I went to my NS last week in Vancouver and I apologize for not updating sooner. I don't really know what to say about it. I'm not really upset b/c I didn't expect much. It's more that I am just fed up with the fight. The attitude of the docs up here is ridiculous. I am really just stunned by their unwillingness to consider anything new that research is proving.
The good news is my syrinx is unchanged from last year. I also got a SSEP and EMG test ordered which will help rule out peripheral nerve causes and also help prove the tethered cord theory. This is the extent of the good news.
The bad news is that he does not believe in Chiari zero or occult tethered cord. He believes Dr. B made these things up to make money. No amount of discussion would even slightly change his mind. I talked about my brainstem being elongated on my MRI in NY and he countered with a neuroradiologist doing his own measurements on me and coming back with everything normal.
When my husband and I asked...well, what do you think is causing all of these complex and debilitating symptoms....he said We don't know and don't understand these things very well yet. We may never know....chuckle chuckle. I am just floored. I went and found the answers to these questions from the experts and he is completely unwilling to accept any of their findings. If I hadn't gone out on my own and gone to TCI I would have never been dx with what I have and been able to find strategies to help improve my life. For instance it was TCI that first dx me with POTS and the beta-blockers have really helped. They also were the ones to suggest urodynamic testing and sure enough I have nerve damage to my bladder.

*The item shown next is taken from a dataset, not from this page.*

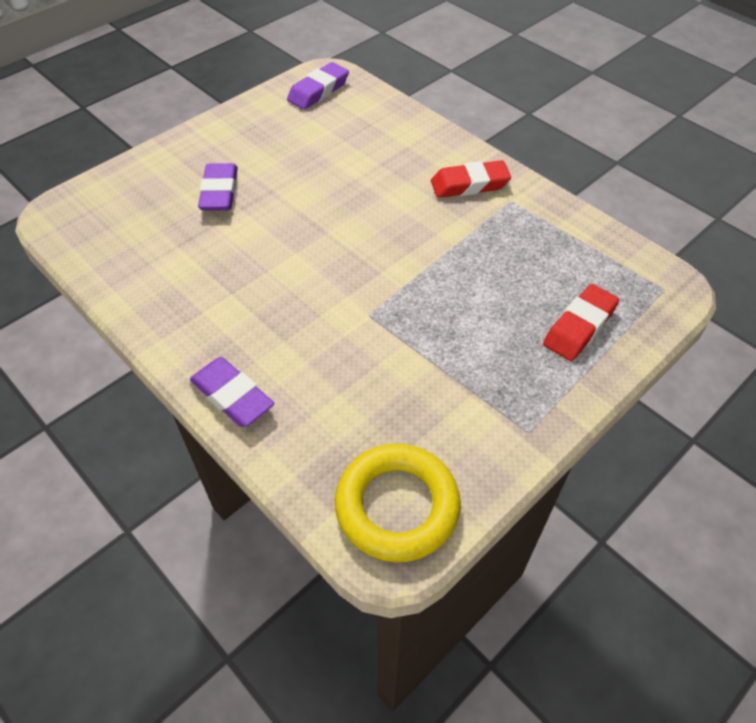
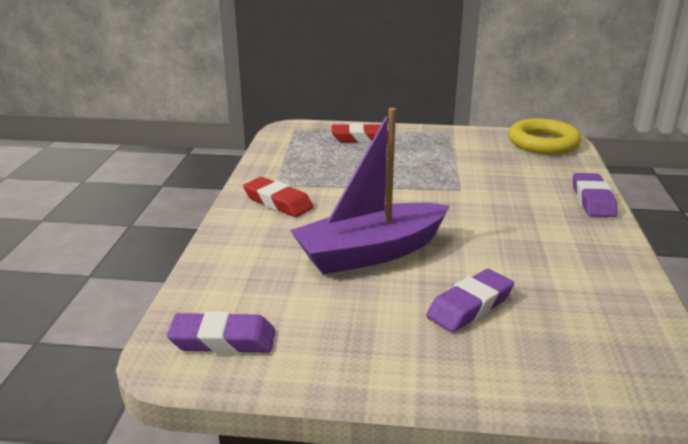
camera: 130 degrees left, 25 degrees down
none -> purple boat [290,108,450,275]

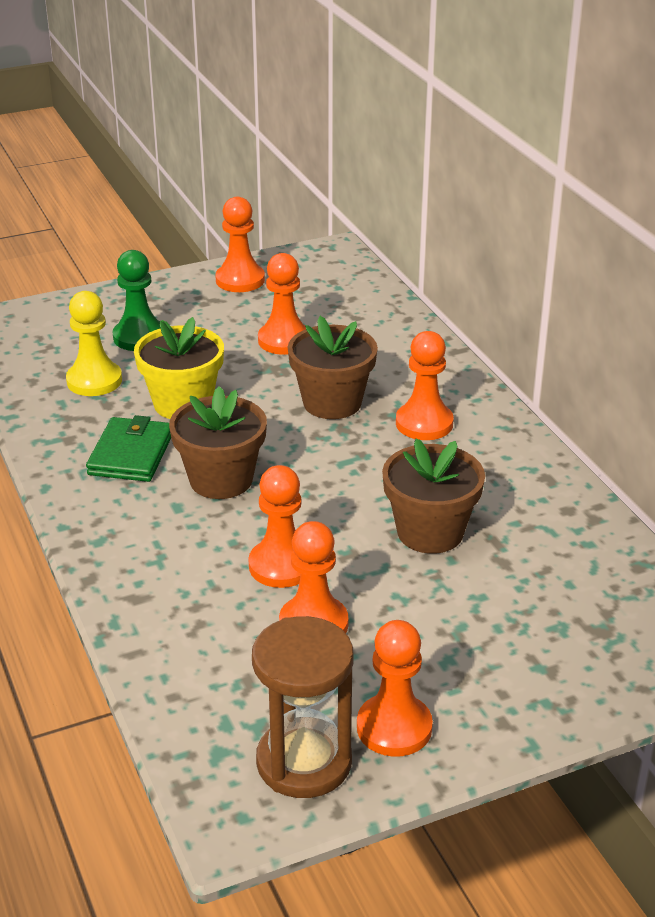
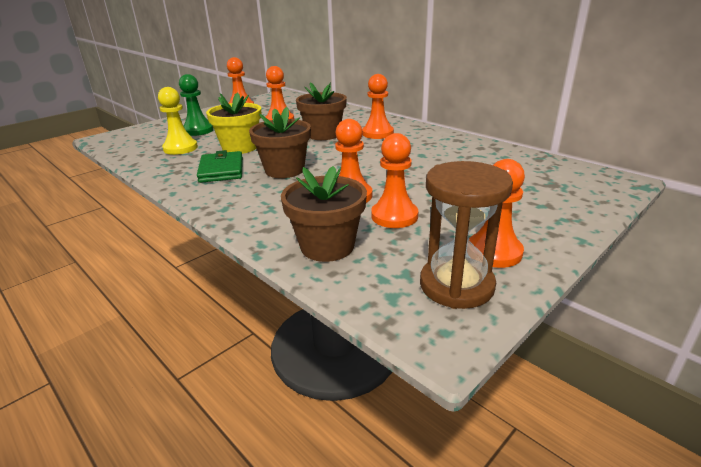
camera: 20 degrees left, 5 degrees down
brown flower pot [382,438,485,554] -> brown flower pot moved to [281,166,367,262]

If I had listened to him last year I wouldn't have known any of this and would have been in much worse shape. I was basically told last year that there was nothing to be done, just go home and learn to live with your symptoms. It's just beyond frustrating. I don't feel mad or depressed I just feel disbelief. How can it be that they admit they don't know what is causing all my brainstem and lower spine problems but when I seek out the answers from one of the worlds experts the answers are completely dismissed.....I just don't get it.
Oh, he did say he will do a shunt operation for me when my syrinx is big enough......gee thanks......Rather than addressing the cause and preventing syrinx growth we will wait around until it grows enough and destroys enough spinal cord to warrant a risky sugery to insert a shunt. By the time the shunt is warranted my symptoms will be a lot worse and will be permanent. Great plan.
OK, enough sarcasm. I am putting this one behind me, getting my tests done and on to the next doc. I'm going to get a referral to another NS in Vancouver that trained at Toronto Western with Dr. Tator. I don't know if this a good thing or bad thing but we'll give it a try. thanks to everyone for all of your prayers and good thoughts, I really appreciate it and it helped me stay calm and focused during my appointment. Slowly but surely I am moving forward.